To begin with, it's used in two different ways. In connection with mirages and other phenomena of atmospheric optics, it means the changes in shape of the images of distant objects, which are usually either stretched or compressed by changes in lapse rate with height. It's important to notice that atmospheric refraction displaces images only in the vertical direction, because the surfaces of constant density in the air are very nearly horizontal. It's the gradient in refractivity that shifts images; and that gradient is nearly always close to vertical. (The main exception is very close to inclined or vertical surfaces, where the direction of the gradient is perpendicular to the surface — as in mural mirages, for example.)

In this context, distortion  refers to the vertical compression of images in stooping, and the vertical expansion of images in towering. But the atmospheric distortion of images is usually a lot more complicated than that; see the simulations of mirages — especially, those of superior mirages — for examples.

Lens design

The word is also used in connection with lens design, where “distortion” is one of the five classical aberrations of lenses. Here again, the term refers to the deformation of images; but in the optics of lens systems with rotational symmetry, the image displacements are in the radial direction, toward or away from the axis of the system. Distortion in lens systems changes the magnification with distance from the axis, so that straight lines in object space become curved in image space.

If we regard the refracting atmosphere as a lens, it's a very astigmatic one: almost all of its power in in the vertical, and the horizontal power is negligible. From that point of view, we can say that the vertical deformations produced by the atmosphere are something like the lens-makers' astigmatism; but in the context of lenses, the word distortion  is restricted to a particular effect of the third-order term in the expansion of the sine function, while the atmospheric kind of distortion encompasses all orders, and usually involves such high-order terms that the idea of a series expansion is useless.


Other ambiguous words

While we are thinking about ambiguous terminology, maybe it's worth mentioning the word aberration , which appears in two different contexts here.

Optical aberrations

In the previous section, I mentioned optical aberrations, one of which is distortion. There are five different aberrations — to be precise, five different third-order  aberrations — that texts on lens design deal with: spherical; coma; astigmatism; distortion; and field curvature. Each of these arises from the third-order term in the series expansion of the sine function. (There are two angles to be considered, so we have several effects that result from their interactions.)

Notice that distortion is just one of the five classical third-order aberrations. I was disgusted to find an on-line dictionary that said the words aberration  and distortion  were synonyms; distortion is just one of five third-order aberrations.
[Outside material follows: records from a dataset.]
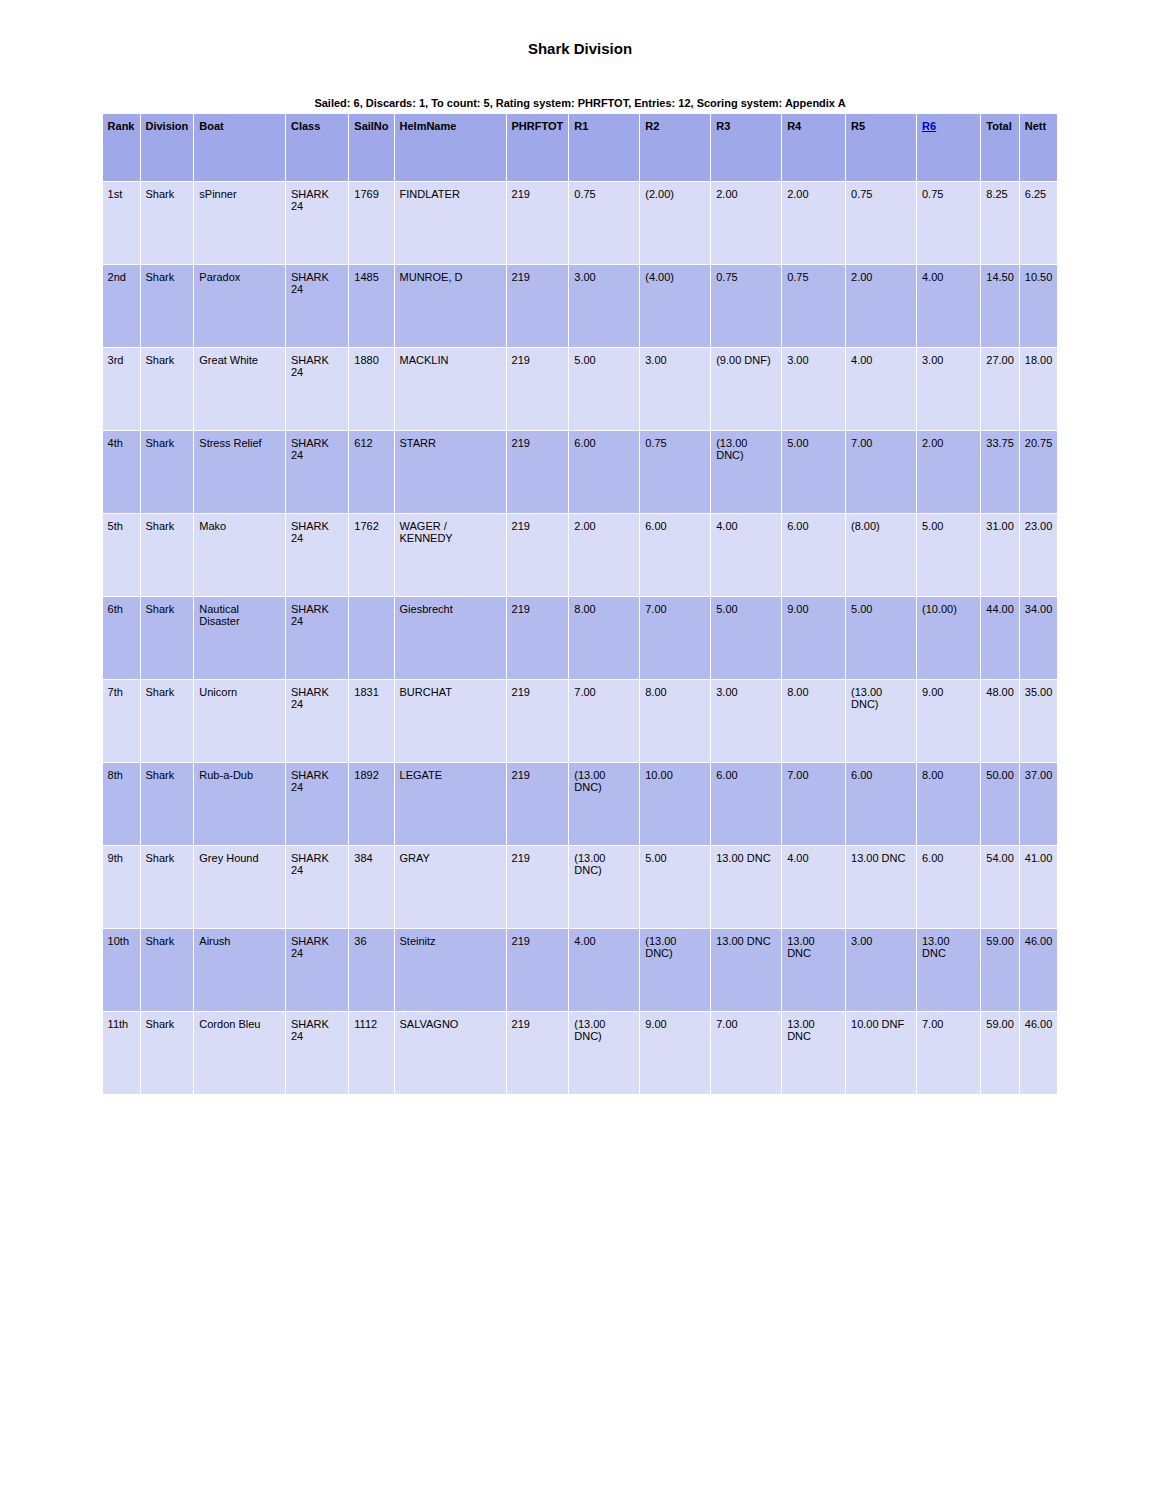Shark Division
Sailed: 6, Discards: 1, To count: 5, Rating system: PHRFTOT, Entries: 12, Scoring system: Appendix A
| Rank | Division | Boat | Class | SailNo | HelmName | PHRFTOT | R1 | R2 | R3 | R4 | R5 | R6 | Total | Nett |
| --- | --- | --- | --- | --- | --- | --- | --- | --- | --- | --- | --- | --- | --- | --- |
| 1st | Shark | sPinner | SHARK 24 | 1769 | FINDLATER | 219 | 0.75 | (2.00) | 2.00 | 2.00 | 0.75 | 0.75 | 8.25 | 6.25 |
| 2nd | Shark | Paradox | SHARK 24 | 1485 | MUNROE, D | 219 | 3.00 | (4.00) | 0.75 | 0.75 | 2.00 | 4.00 | 14.50 | 10.50 |
| 3rd | Shark | Great White | SHARK 24 | 1880 | MACKLIN | 219 | 5.00 | 3.00 | (9.00 DNF) | 3.00 | 4.00 | 3.00 | 27.00 | 18.00 |
| 4th | Shark | Stress Relief | SHARK 24 | 612 | STARR | 219 | 6.00 | 0.75 | (13.00 DNC) | 5.00 | 7.00 | 2.00 | 33.75 | 20.75 |
| 5th | Shark | Mako | SHARK 24 | 1762 | WAGER / KENNEDY | 219 | 2.00 | 6.00 | 4.00 | 6.00 | (8.00) | 5.00 | 31.00 | 23.00 |
| 6th | Shark | Nautical Disaster | SHARK 24 | | Giesbrecht | 219 | 8.00 | 7.00 | 5.00 | 9.00 | 5.00 | (10.00) | 44.00 | 34.00 |
| 7th | Shark | Unicorn | SHARK 24 | 1831 | BURCHAT | 219 | 7.00 | 8.00 | 3.00 | 8.00 | (13.00 DNC) | 9.00 | 48.00 | 35.00 |
| 8th | Shark | Rub-a-Dub | SHARK 24 | 1892 | LEGATE | 219 | (13.00 DNC) | 10.00 | 6.00 | 7.00 | 6.00 | 8.00 | 50.00 | 37.00 |
| 9th | Shark | Grey Hound | SHARK 24 | 384 | GRAY | 219 | (13.00 DNC) | 5.00 | 13.00 DNC | 4.00 | 13.00 DNC | 6.00 | 54.00 | 41.00 |
| 10th | Shark | Airush | SHARK 24 | 36 | Steinitz | 219 | 4.00 | (13.00 DNC) | 13.00 DNC | 13.00 DNC | 3.00 | 13.00 DNC | 59.00 | 46.00 |
| 11th | Shark | Cordon Bleu | SHARK 24 | 1112 | SALVAGNO | 219 | (13.00 DNC) | 9.00 | 7.00 | 13.00 DNC | 10.00 DNF | 7.00 | 59.00 | 46.00 |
In addition, lens designers have to deal with chromatic aberration, which is due to the dispersion of all transparent physical media, whether solid, liquid, or gaseous. (Green flashes are caused by a combination of the dispersion and the distortion of atmospheric refraction.)

Astronomical aberration

But astronomers also deal with a different image displacement, which is due to the relative motion between a light source (such as a star or planet) and the observer. Historically, this effect was named the aberration of light . It was discovered by James Bradley in 1727, though its effects had been noticed earlier; Bradley managed to find a sensible explanation for it. (You will find that Wikipedia has a long page that will tell you more than you want to know about this.)

Today, Bradley's explanation is regarded as obsolete and incorrect. Properly, the aberration of light is a relativistic effect that requires the Special Theory of Relativity to be understood correctly. Fortunately, we need not go into its details here.

Just remember that most of the mentions of aberration  in the bibliography refer to this kind of “aberration”, not the kinds lens designers have to deal with.